> _Brief_
Print exactly the line with "(348, 298) = (336, 316): globe -> none" and every line after it, through the final line of the material below.

> _The data_
Segment Open
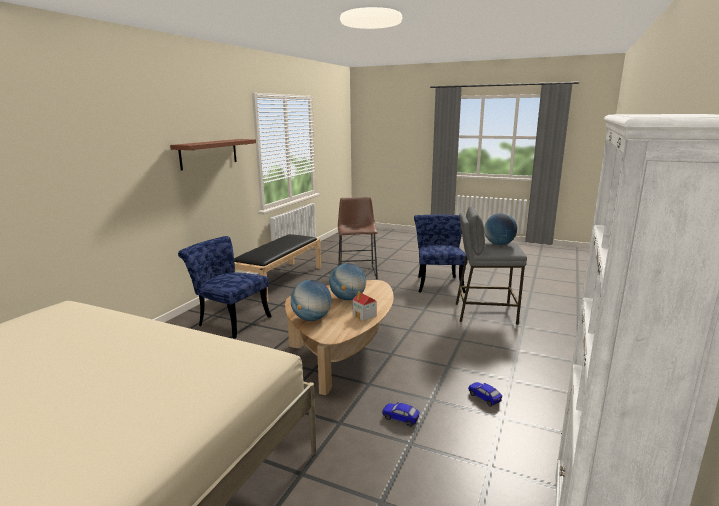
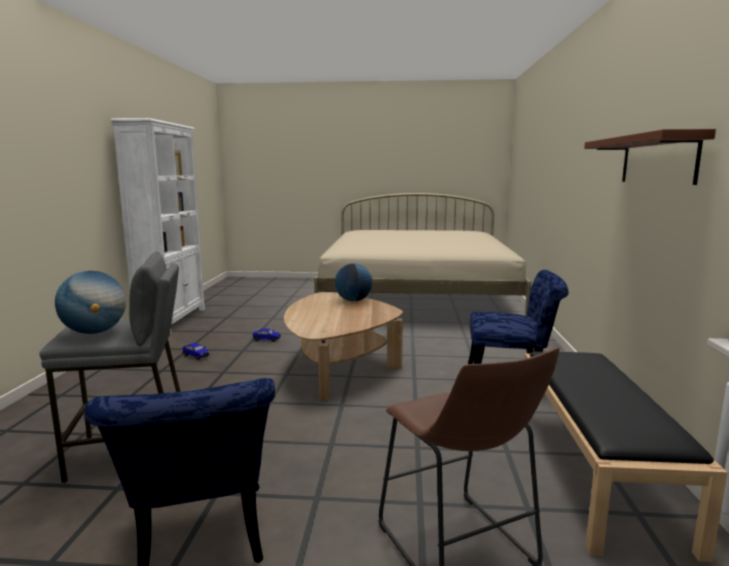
camera: 160 degrees right, 5 degrees down
(348, 298) = (336, 316): globe -> none
(364, 316) = (306, 306): toy house -> none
Segment Closed
> _Response_
(348, 298) = (336, 316): globe -> none
(364, 316) = (306, 306): toy house -> none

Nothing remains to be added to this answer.